When pleading these cases and the issue of acquiescence by
the left behind parent is raised, ordinary events such as
used by the court are very useful as a “tie breaker” in an
evidentiary hearing. On the other hand the parent arguing
that the consent was there may state, for example, that the
tickets were purchased on a Round Trip basis simply because
that was the lowest cost way to obtain tickets.

2. Here the court adopts the position that it is the physical
and not the legal presence of the child that is significant.
Compare this to 9 Uniform Laws Annotated (ULA) 2(5) which
defines an analogous term: “Home State”. The practitioner
should refer to the Uniform Child Custody Jurisdiction Act
(UCCJA) in explaining the Hague Convention but with the
caveat that the UCCJA is only similar and is not identical to
the Hague Convention.

When the child travels frequently and has not lived in any
one place for a significant period of time, then it may be
that the domicile is of significance. See High Court of
Justice, Family Division, Royal Courts of Justice, London
WC2, United Kingdom, CA 122/89, 23 Feb 1989 for an example of
this.

3. The court’s referal to the language of the analysis is to be
noted. The court approves the concept that there must be
immediate danger and that the matter must be more than
serious. The court also approves of the higher burden
required to prove this. For similar findings see the cases
cited in 9 ULA 3(a)(3), the “Emergency” section of the UCCJA.

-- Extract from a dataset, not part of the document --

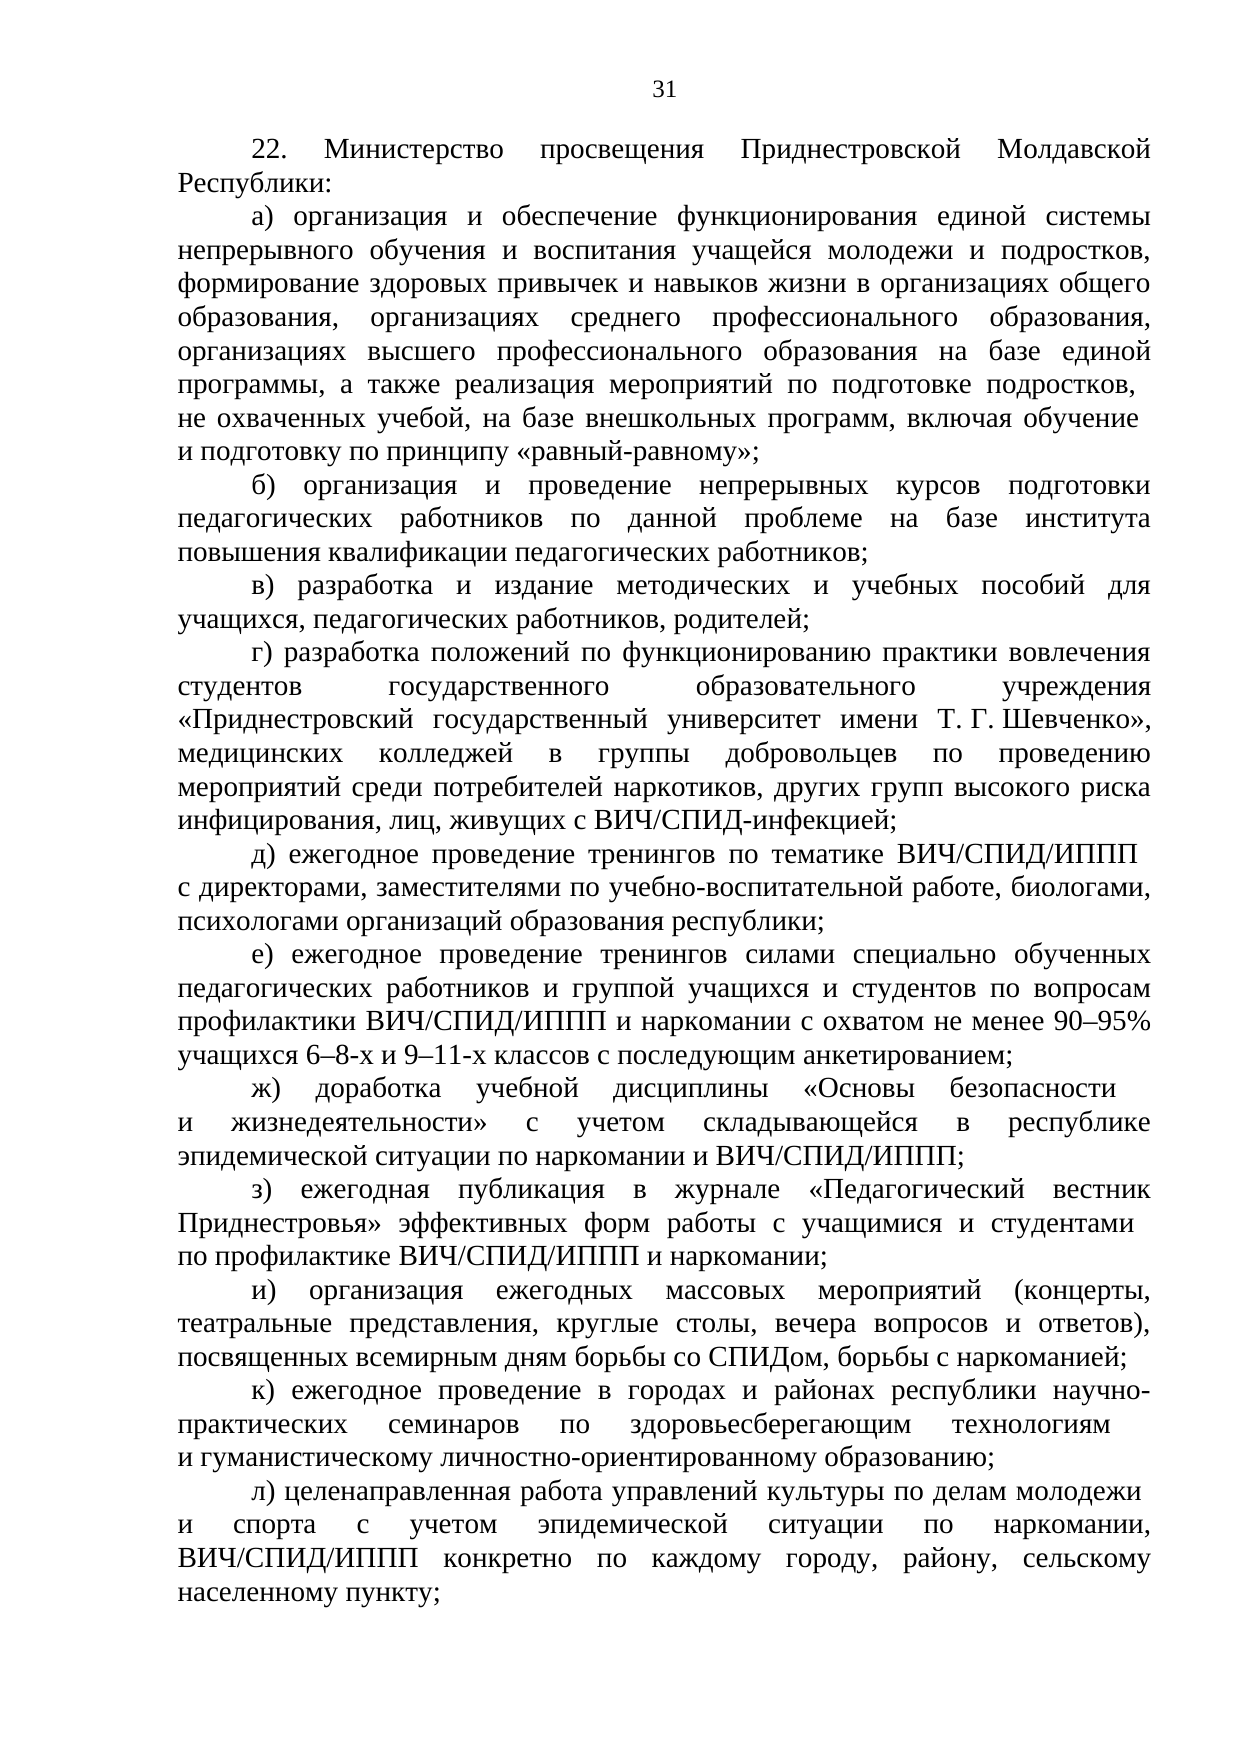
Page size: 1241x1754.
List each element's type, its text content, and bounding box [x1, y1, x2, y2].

4. Article 16 is not to be ignored. Its implementation can
cause the court to focus on the matter before it: The
determination of whether or not there has been a wrongful
removal/retention. The invoking of Article 16 is a
significant step in that direction as it stops the court dead
in its tracks on its normal “best interests” routine.

5. No mention was made of 42 USC 11607(b)(3) which requires the
payment of fees, costs, travel expenses, etc., unelss it can
be shown to be clearly inappropriate. Note that the court
did include travel costs, hotel, etc., in the amount to be
paid by the abducting parent.

Foot Notes
——————–
1. Plaintiff’s motion is entitled “Emergency motion for stay” so
as to preserve the existing custody order; motion for
immediate psychiatric evaluation, and for release of
defendant’s existing and past psychiatric records, and motion
for reasonable protective visitation for defendant, bond and
related relief.” Defendant’s motions are entitled “Amended
motion to modify the September 4, 1990 Ex Parte Interim Order
and return children to the mother” and an “emergency motion to
enforce the Hague Convention,” For simplicity’s sake
plaintiff’s motion will be referred to as his “motion to
preserve” and defendant’s motions will collectively be
referred to as her “motions to modify.”

2. “Domicile is the union of residence and intention, and
residence without intention, or intention without residence,
is of no avail. Mere change of residence, although continued
for a long time, does not effect a change of domicile….
Moreover, a domicile, once shown to exist, is presumed to
continue until the contrary is shown.

3. The Court would also observe that in the case of the minor
children, not of the age of reason, physical presence must be
weighed especially heavily since, of course, they cannot have
been deemed to have made a conscious decision concerning their
residency, Leader’s analysis of residency which focuses on
intent, and not physical presence, is thus largely
inapplicable.

4. The Friend of the Court will therefore not be required to
undertake an investigation into the custody issue.

5. Any other relief sought in plaintiff’s “Motion to Preserve” is
denied as being mooted by the foregoing findings. To the
extent that defendant’s “Motions to Modify” seek relief that
is inconsistent with the foregoing they too are denied.